The conference, ‘Long-term investing: An optimal strategy in short-term oriented markets,’ was organised by the Committee on Global Thought at Columbia and the Sovereign Wealth Fund Research Initiative (SWFRI). Speakers included academics like Nobel Prize-winner Joseph Stiglitz as well as practitioners.

‘Extrapolation – that past trends will continue – is the main inefficiency in the stock market and is responsible for momentum trading,’ Jeremy Grantham, chief strategist at the asset manager GMO in Boston. ‘Everything will return to fair value – it’s the timing that’s uncertain.’ Grantham quoted John Maynard Keynes’ dictum that markets can stay irrational longer than a client can stay solvent, but said long-term investors like SWFs were able to prove Keynes wrong.

The stock market may actually be less volatile than it seems, David Laibson of Harvard University said. Equities almost invariably revert to the mean, but it can take much longer than many forecasters expect: more likely 10 years rather than the five year maximum put forward by many forecasters.
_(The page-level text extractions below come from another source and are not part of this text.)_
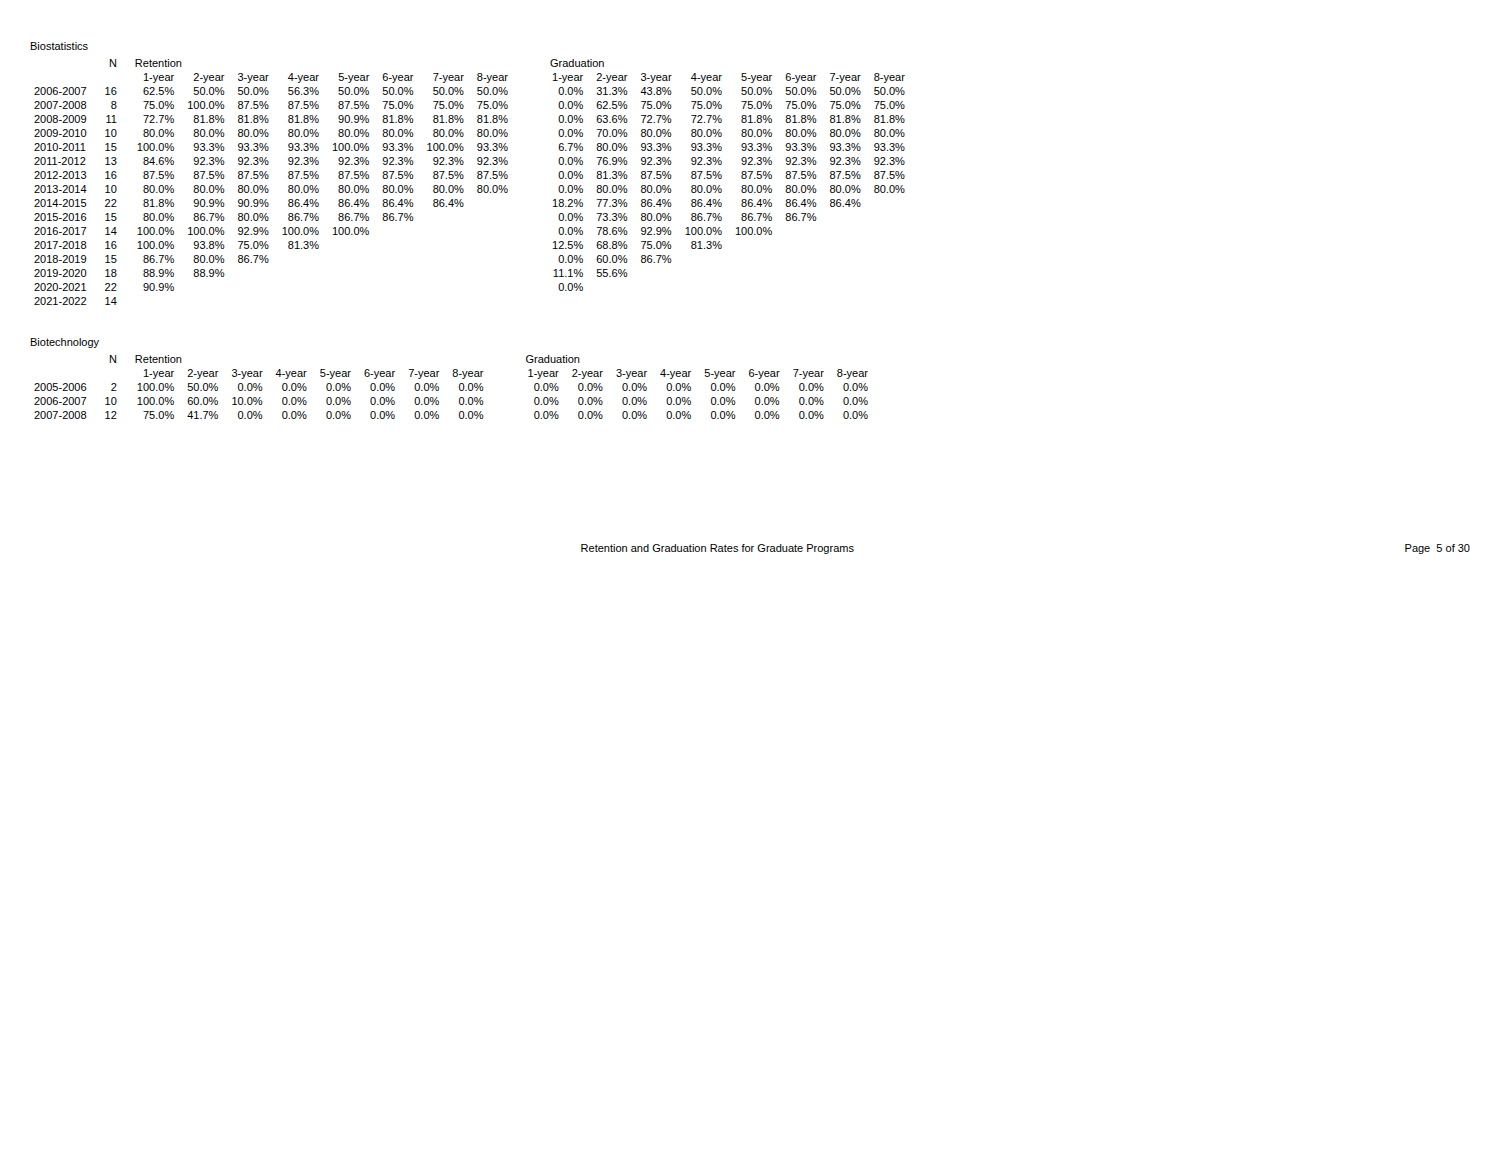Biostatistics
| | N | Retention | | Graduation |
| --- | --- | --- | --- | --- |
| | | 1-year | 2-year | 3-year | 4-year | 5-year | 6-year | 7-year | 8-year | | 1-year | 2-year | 3-year | 4-year | 5-year | 6-year | 7-year | 8-year |
| 2006-2007 | 16 | 62.5% | 50.0% | 50.0% | 56.3% | 50.0% | 50.0% | 50.0% | 50.0% | | 0.0% | 31.3% | 43.8% | 50.0% | 50.0% | 50.0% | 50.0% | 50.0% |
| 2007-2008 | 8 | 75.0% | 100.0% | 87.5% | 87.5% | 87.5% | 75.0% | 75.0% | 75.0% | | 0.0% | 62.5% | 75.0% | 75.0% | 75.0% | 75.0% | 75.0% | 75.0% |
| 2008-2009 | 11 | 72.7% | 81.8% | 81.8% | 81.8% | 90.9% | 81.8% | 81.8% | 81.8% | | 0.0% | 63.6% | 72.7% | 72.7% | 81.8% | 81.8% | 81.8% | 81.8% |
| 2009-2010 | 10 | 80.0% | 80.0% | 80.0% | 80.0% | 80.0% | 80.0% | 80.0% | 80.0% | | 0.0% | 70.0% | 80.0% | 80.0% | 80.0% | 80.0% | 80.0% | 80.0% |
| 2010-2011 | 15 | 100.0% | 93.3% | 93.3% | 93.3% | 100.0% | 93.3% | 100.0% | 93.3% | | 6.7% | 80.0% | 93.3% | 93.3% | 93.3% | 93.3% | 93.3% | 93.3% |
| 2011-2012 | 13 | 84.6% | 92.3% | 92.3% | 92.3% | 92.3% | 92.3% | 92.3% | 92.3% | | 0.0% | 76.9% | 92.3% | 92.3% | 92.3% | 92.3% | 92.3% | 92.3% |
| 2012-2013 | 16 | 87.5% | 87.5% | 87.5% | 87.5% | 87.5% | 87.5% | 87.5% | 87.5% | | 0.0% | 81.3% | 87.5% | 87.5% | 87.5% | 87.5% | 87.5% | 87.5% |
| 2013-2014 | 10 | 80.0% | 80.0% | 80.0% | 80.0% | 80.0% | 80.0% | 80.0% | 80.0% | | 0.0% | 80.0% | 80.0% | 80.0% | 80.0% | 80.0% | 80.0% | 80.0% |
| 2014-2015 | 22 | 81.8% | 90.9% | 90.9% | 86.4% | 86.4% | 86.4% | 86.4% | | | 18.2% | 77.3% | 86.4% | 86.4% | 86.4% | 86.4% | 86.4% | |
| 2015-2016 | 15 | 80.0% | 86.7% | 80.0% | 86.7% | 86.7% | 86.7% | | | | 0.0% | 73.3% | 80.0% | 86.7% | 86.7% | 86.7% | | |
| 2016-2017 | 14 | 100.0% | 100.0% | 92.9% | 100.0% | 100.0% | | | | | 0.0% | 78.6% | 92.9% | 100.0% | 100.0% | | | |
| 2017-2018 | 16 | 100.0% | 93.8% | 75.0% | 81.3% | | | | | | 12.5% | 68.8% | 75.0% | 81.3% | | | | |
| 2018-2019 | 15 | 86.7% | 80.0% | 86.7% | | | | | | | 0.0% | 60.0% | 86.7% | | | | | |
| 2019-2020 | 18 | 88.9% | 88.9% | | | | | | | | 11.1% | 55.6% | | | | | | |
| 2020-2021 | 22 | 90.9% | | | | | | | | | 0.0% | | | | | | | |
| 2021-2022 | 14 | | | | | | | | | | | | | | | | | |
Biotechnology
| | N | Retention | | Graduation |
| --- | --- | --- | --- | --- |
| | | 1-year | 2-year | 3-year | 4-year | 5-year | 6-year | 7-year | 8-year | | 1-year | 2-year | 3-year | 4-year | 5-year | 6-year | 7-year | 8-year |
| 2005-2006 | 2 | 100.0% | 50.0% | 0.0% | 0.0% | 0.0% | 0.0% | 0.0% | 0.0% | | 0.0% | 0.0% | 0.0% | 0.0% | 0.0% | 0.0% | 0.0% | 0.0% |
| 2006-2007 | 10 | 100.0% | 60.0% | 10.0% | 0.0% | 0.0% | 0.0% | 0.0% | 0.0% | | 0.0% | 0.0% | 0.0% | 0.0% | 0.0% | 0.0% | 0.0% | 0.0% |
| 2007-2008 | 12 | 75.0% | 41.7% | 0.0% | 0.0% | 0.0% | 0.0% | 0.0% | 0.0% | | 0.0% | 0.0% | 0.0% | 0.0% | 0.0% | 0.0% | 0.0% | 0.0% |
Retention and Graduation Rates for Graduate Programs
Page 5 of 30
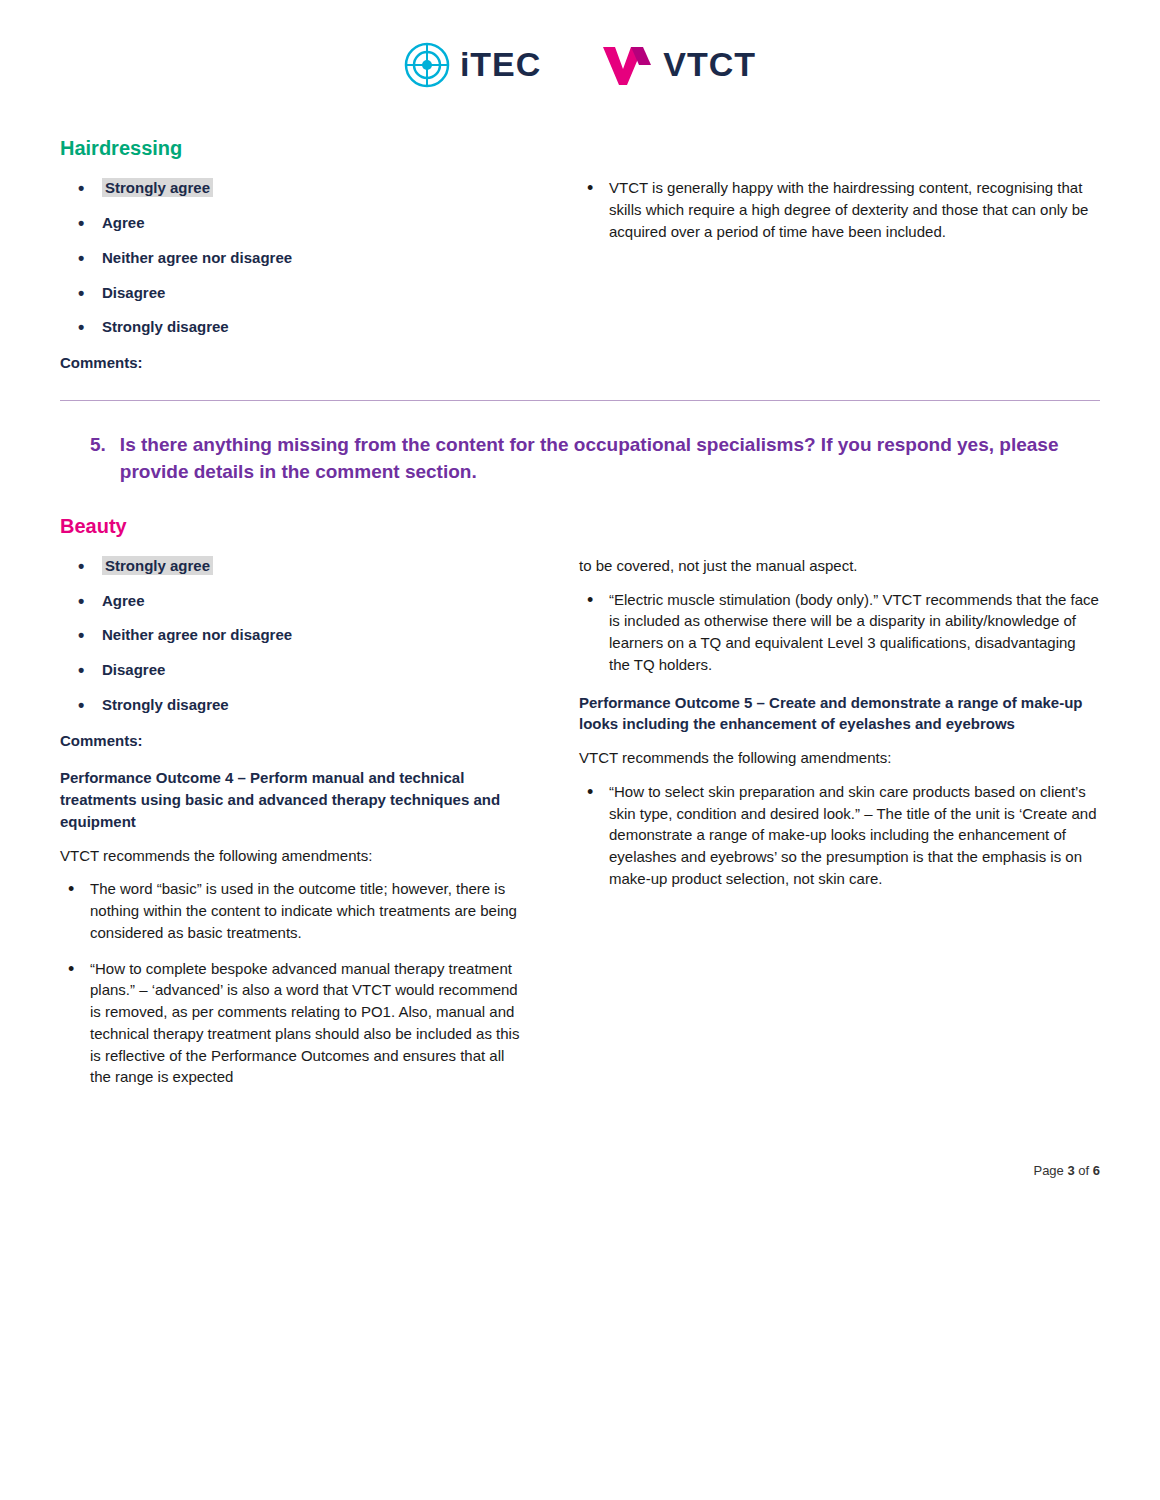iTEC
VTCT
Hairdressing
Strongly agree
Agree
Neither agree nor disagree
Disagree
Strongly disagree
Comments:
VTCT is generally happy with the hairdressing content, recognising that skills which require a high degree of dexterity and those that can only be acquired over a period of time have been included.
5. Is there anything missing from the content for the occupational specialisms? If you respond yes, please provide details in the comment section.
Beauty
Strongly agree
Agree
Neither agree nor disagree
Disagree
Strongly disagree
Comments:
Performance Outcome 4 – Perform manual and technical treatments using basic and advanced therapy techniques and equipment
VTCT recommends the following amendments:
The word “basic” is used in the outcome title; however, there is nothing within the content to indicate which treatments are being considered as basic treatments.
“How to complete bespoke advanced manual therapy treatment plans.” – ‘advanced’ is also a word that VTCT would recommend is removed, as per comments relating to PO1. Also, manual and technical therapy treatment plans should also be included as this is reflective of the Performance Outcomes and ensures that all the range is expected
to be covered, not just the manual aspect.
“Electric muscle stimulation (body only).” VTCT recommends that the face is included as otherwise there will be a disparity in ability/knowledge of learners on a TQ and equivalent Level 3 qualifications, disadvantaging the TQ holders.
Performance Outcome 5 – Create and demonstrate a range of make-up looks including the enhancement of eyelashes and eyebrows
VTCT recommends the following amendments:
“How to select skin preparation and skin care products based on client’s skin type, condition and desired look.” – The title of the unit is ‘Create and demonstrate a range of make-up looks including the enhancement of eyelashes and eyebrows’ so the presumption is that the emphasis is on make-up product selection, not skin care.
Page 3 of 6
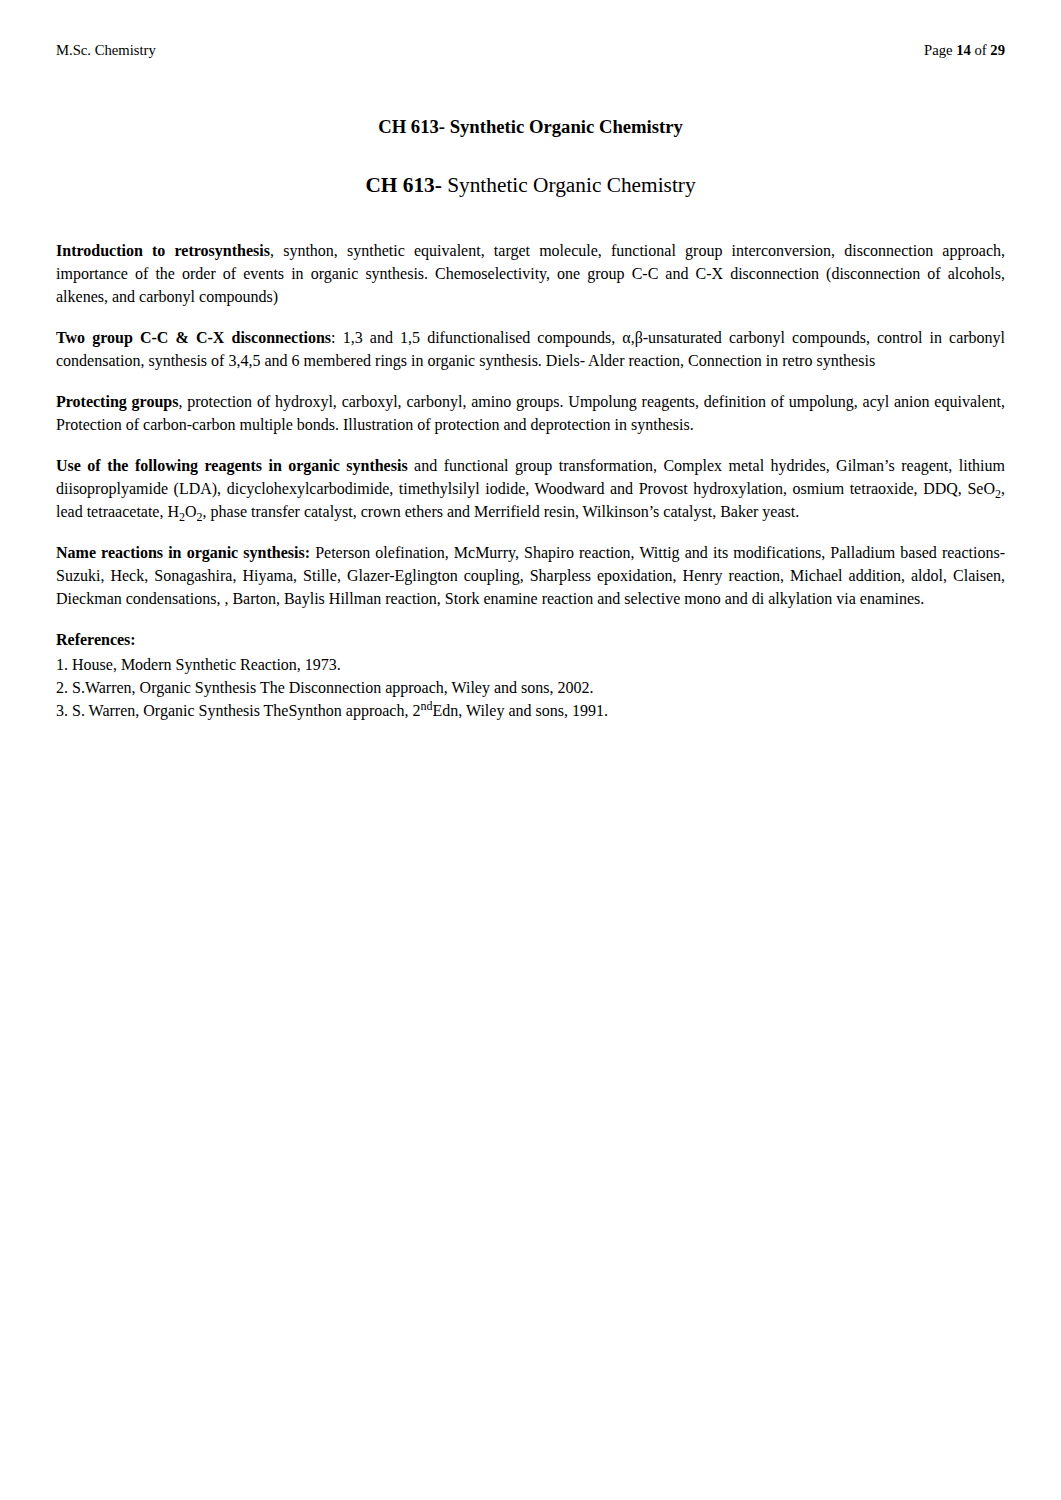M.Sc. Chemistry
Page 14 of 29
CH 613- Synthetic Organic Chemistry
CH 613- Synthetic Organic Chemistry
Introduction to retrosynthesis, synthon, synthetic equivalent, target molecule, functional group interconversion, disconnection approach, importance of the order of events in organic synthesis. Chemoselectivity, one group C-C and C-X disconnection (disconnection of alcohols, alkenes, and carbonyl compounds)
Two group C-C & C-X disconnections: 1,3 and 1,5 difunctionalised compounds, α,β-unsaturated carbonyl compounds, control in carbonyl condensation, synthesis of 3,4,5 and 6 membered rings in organic synthesis. Diels- Alder reaction, Connection in retro synthesis
Protecting groups, protection of hydroxyl, carboxyl, carbonyl, amino groups. Umpolung reagents, definition of umpolung, acyl anion equivalent, Protection of carbon-carbon multiple bonds. Illustration of protection and deprotection in synthesis.
Use of the following reagents in organic synthesis and functional group transformation, Complex metal hydrides, Gilman’s reagent, lithium diisoproplyamide (LDA), dicyclohexylcarbodimide, timethylsilyl iodide, Woodward and Provost hydroxylation, osmium tetraoxide, DDQ, SeO2, lead tetraacetate, H2O2, phase transfer catalyst, crown ethers and Merrifield resin, Wilkinson’s catalyst, Baker yeast.
Name reactions in organic synthesis: Peterson olefination, McMurry, Shapiro reaction, Wittig and its modifications, Palladium based reactions- Suzuki, Heck, Sonagashira, Hiyama, Stille, Glazer-Eglington coupling, Sharpless epoxidation, Henry reaction, Michael addition, aldol, Claisen, Dieckman condensations, , Barton, Baylis Hillman reaction, Stork enamine reaction and selective mono and di alkylation via enamines.
References:
1. House, Modern Synthetic Reaction, 1973.
2. S.Warren, Organic Synthesis The Disconnection approach, Wiley and sons, 2002.
3. S. Warren, Organic Synthesis TheSynthon approach, 2ndEdn, Wiley and sons, 1991.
As a result, many investors ‘radically misperceive the riskiness of volatility,’ Laibson said, by a factor of nine – an argument for giving greater weight to equities.

Some long-term investors have come to the same conclusion, according to SWF executives. Norway’s sovereign wealth fund shifted the equities portion of its portfolio to 60% from 40% in the four years after the onset of the 2007-08 financial crisis, Pål Haugerud of the Norwegian Finance Ministry said, enabling them to recoup some losses engendered by the crisis.

Mats Andersson, chief executive of the Fourth Swedish National Pension Fund (AP4), said his fund is required by law to maintain 60% in equities. The New Zealand Superannuation Fund has undertaken a ‘strategic tilting’ in favour of equities, chief executive Adrian Orr said, lowering its allocation to bonds.

Some speakers, however, saw the need as well for institutional changes to combat the pressures. Patrick Bolton of Columbia University and Frédéric Samama of SWFRI presented a case for creating ‘loyalty shares,’ perhaps in the form of warrants granted to existing shareholders that could be exercised after three years for a period of three years. ‘This is a solution to how to reward long-term investors,’ Bolton said.

The effect of a corporate culture of sustainability on corporate behaviour and performance outcomes was the subject of a presentation by Robert Eccles of Harvard Business School. In a matched sample of 180 companies, Eccles and his co-researchers found that ‘high sustainability’ companies significantly outperform their ‘low sustainability’ counterparts over the long term in both stock market and accounting performance.

In their panel discussion, the practitioners affirmed the relevance of this correlation in practice. AP4’s Andersson said he doesn’t believe in ‘positive investment’ for its own sake, but because the return is better. Likewise, he said, his strategy is focused on individuals. ‘It’s rare to find a good chairman running a bad company,’ he said.

In the end, some participants said, long-term investing is not that different from short-term investing, except for taking the long view. ‘It’s a fallacy to think of long-term investing as ‘buy and hold,’’ said Andrew Ang of Columbia Business School. ‘It means constantly trading.’